SOURCE DOCUMENT:

==============================

Visualization

Code
# code from prior sections
using CSV, DataFrames, PhyloNetworks, PhyloPlots, RCall, StatsBase, StatsModels
net = readTopology("data/polemonium_network_calibrated.phy");
for tip in net.node tip.name = replace(tip.name, r"_2$" => s""); end
traits = CSV.read("data/polemonium_traits_morph.csv", DataFrame)
subset!(traits, :morph => ByRow(in(tipLabels(net))))
dat = DataFrame(morph = String.(traits[:, :morph]),
                elevation = map( x -> (x .> 2.3 ? "hi" : "lo"), traits.elevation))
fit = fitdiscrete(net, :ERSM, dat.morph, select(dat, :elevation))
asr = ancestralStateReconstruction(fit)

Many visualizations are interesting, and they are essential for communication. We give here a few examples. For each example, we suggest that you go step by step and inspect each element in the code. The more the code makes sense, the more we can customize it later for our own needs on other data sets.

discrete trait data at the tips

Following the example of a discrete trait, of high or low elevation, let’s visualize the data at the tips.

==============================

RECORD EXCERPTS:
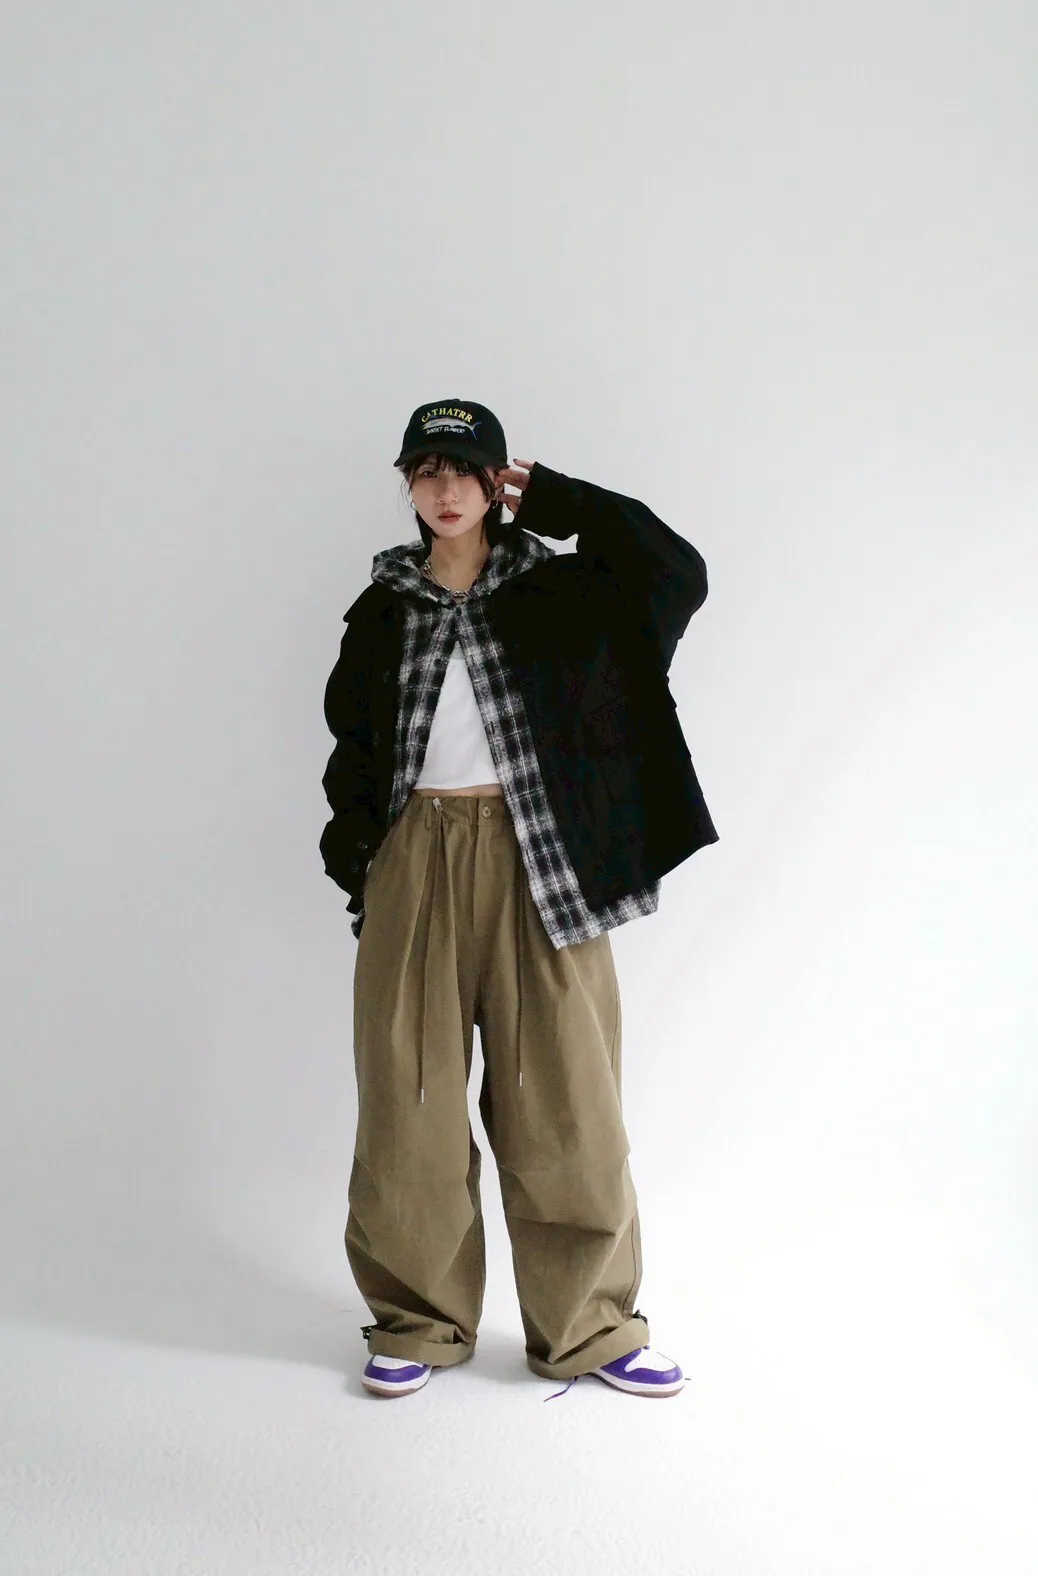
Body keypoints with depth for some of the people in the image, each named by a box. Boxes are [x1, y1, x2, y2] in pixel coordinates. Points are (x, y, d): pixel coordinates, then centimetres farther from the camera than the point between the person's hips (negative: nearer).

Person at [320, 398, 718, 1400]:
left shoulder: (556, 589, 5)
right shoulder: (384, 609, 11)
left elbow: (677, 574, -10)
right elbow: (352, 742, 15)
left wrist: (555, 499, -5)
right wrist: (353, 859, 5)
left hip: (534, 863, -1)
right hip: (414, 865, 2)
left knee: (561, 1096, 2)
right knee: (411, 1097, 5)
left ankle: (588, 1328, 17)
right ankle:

==============================

WORK REQUEST 1: In the visualization text above, which file does the code pass to readTopology?
WORK REQUEST 2: Transcribe the visualization text, everything from "dat = DataFrame(morph" down to "other data sets.".
WORK REQUEST 3: List every package named in the "using" statement of the visualization text.

TASK RESULT 1: "data/polemonium_network_calibrated.phy"

TASK RESULT 2:
dat = DataFrame(morph = String.(traits[:, :morph]),
                elevation = map( x -> (x .> 2.3 ? "hi" : "lo"), traits.elevation))
fit = fitdiscrete(net, :ERSM, dat.morph, select(dat, :elevation))
asr = ancestralStateReconstruction(fit)

Many visualizations are interesting, and they are essential for communication. We give here a few examples. For each example, we suggest that you go step by step and inspect each element in the code. The more the code makes sense, the more we can customize it later for our own needs on other data sets.

TASK RESULT 3: CSV, DataFrames, PhyloNetworks, PhyloPlots, RCall, StatsBase, StatsModels